The Oberlin Review
<< Front page Arts December 15, 2006

Strip Mall Seizures Release No English

Strip Mall Seizures
No English

Conjuring up images of drunken, sweaty basement show fun, Oakland, California’s Strip Mall Seizures’ heady blend of Balkan accordion melodies, hardcore drumming and feedback-drenched guitar guts is as potent as it is infectious. I don’t know the Seizures personally, but I’d venture to say that based on the chaotic exuberance the group dishes out on their debut release, No English, they’re the kind of folks who end up passed out in the backyard shrubs with your mother’s lampshades on their heads by evening’s end.

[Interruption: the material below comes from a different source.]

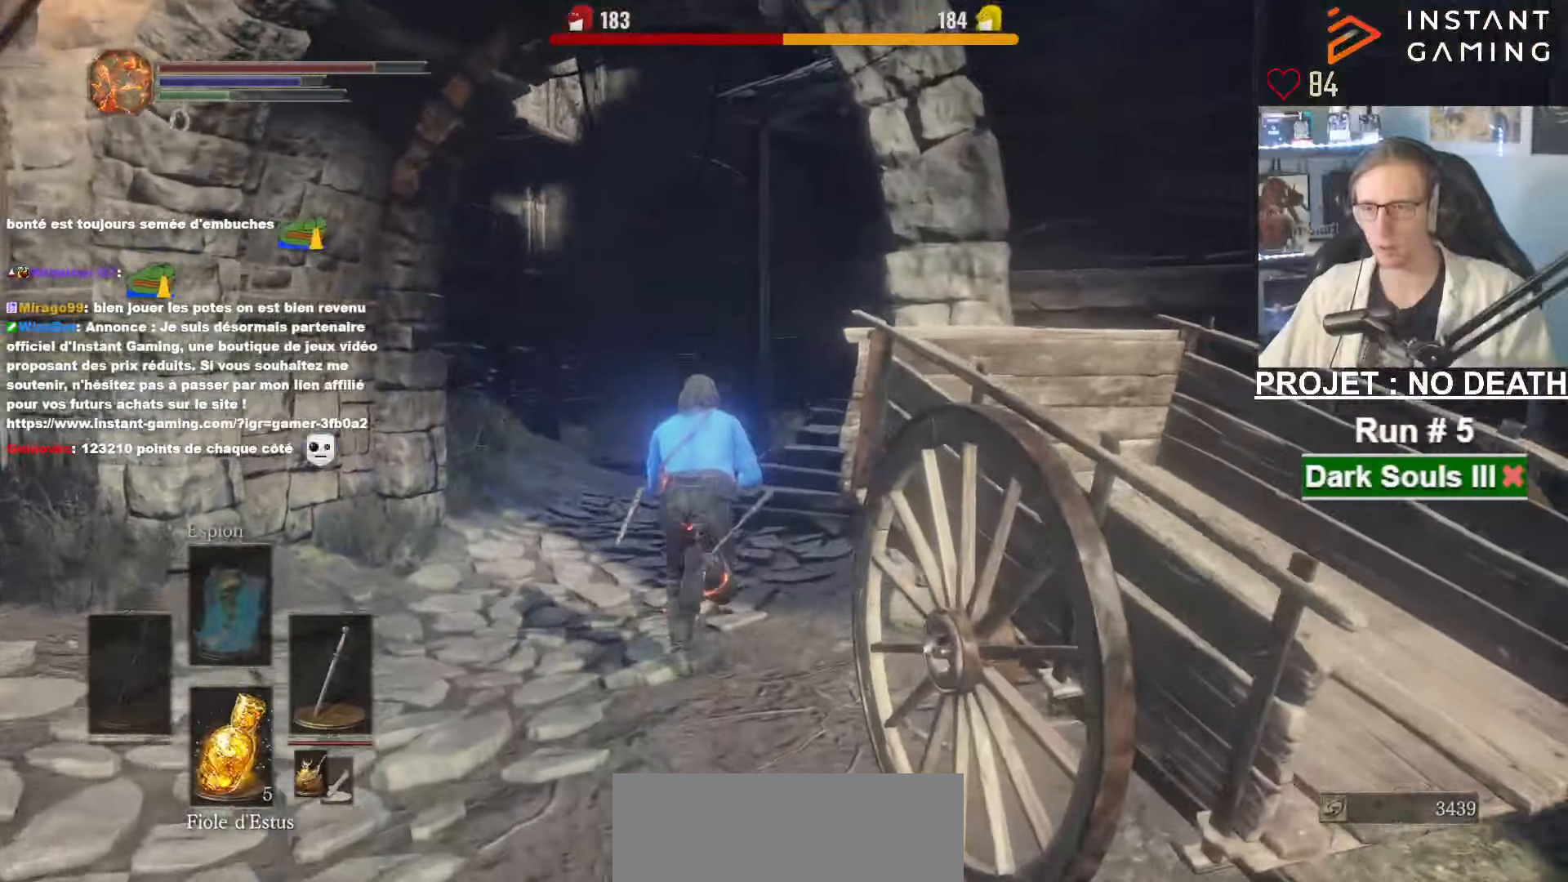
{"keys": ["space", "z"], "mouse": [], "events": []}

Not unlike fellow Oakland band Experimental Dental School’s fusion of ominous organ, sugary noise, and frenetic tempos, Strip Mall Seizures dabble in punk ferocity with an experimental streak—a self-described “magically diasporic cyber death punk.”

But where EDS teeter on the line between haste and precision, Strip Mall Seizures thrive on an unswerving abandon that often sounds like the tape is about to burst. Accordionist Bronson Pinochet and bassist Bork Schism play with so much gusto that they can barely keep up with the tempos, while drummer Matt Partisan often sounds like he’s hitting the cymbals so hard he’s about to keel over.

The maniacal bellowing of Jew-D Bawlz anchors the proceedings in a manner that would suggest a female version of Devo’s Mark Mothersbaugh or David Thomas (of Pere Ubu fame) in the midst of a straight-up maelstrom.

While the unhinged performances occasionally obscure, some of the more subtle elements inherent in the Strip Mall Seizure sound, if you listen closely, you can pick up some nifty arrangements and a few truly affecting melodies.

Aside from the frenzied energy this band puts across, the accordion is what makes this record for me . Take, for example, the melody that propels “Recession” from being a standard-issue noise-punk jam into something otherworldly or the melody that pops in around the 0:18 mark during “Possessed” that gives the tune that extra push.

While bands of this genre are no stranger to economy, Strip Mall Seizures use the brevity of punk to their advantage, carving out a unique niche that effectively combines Eastern European influences with noisy, sloppy fun that leaves you wanting more. So, if you’re looking for a fun and (deceptively) frivolous time, look no further than Strip Mall Seizures.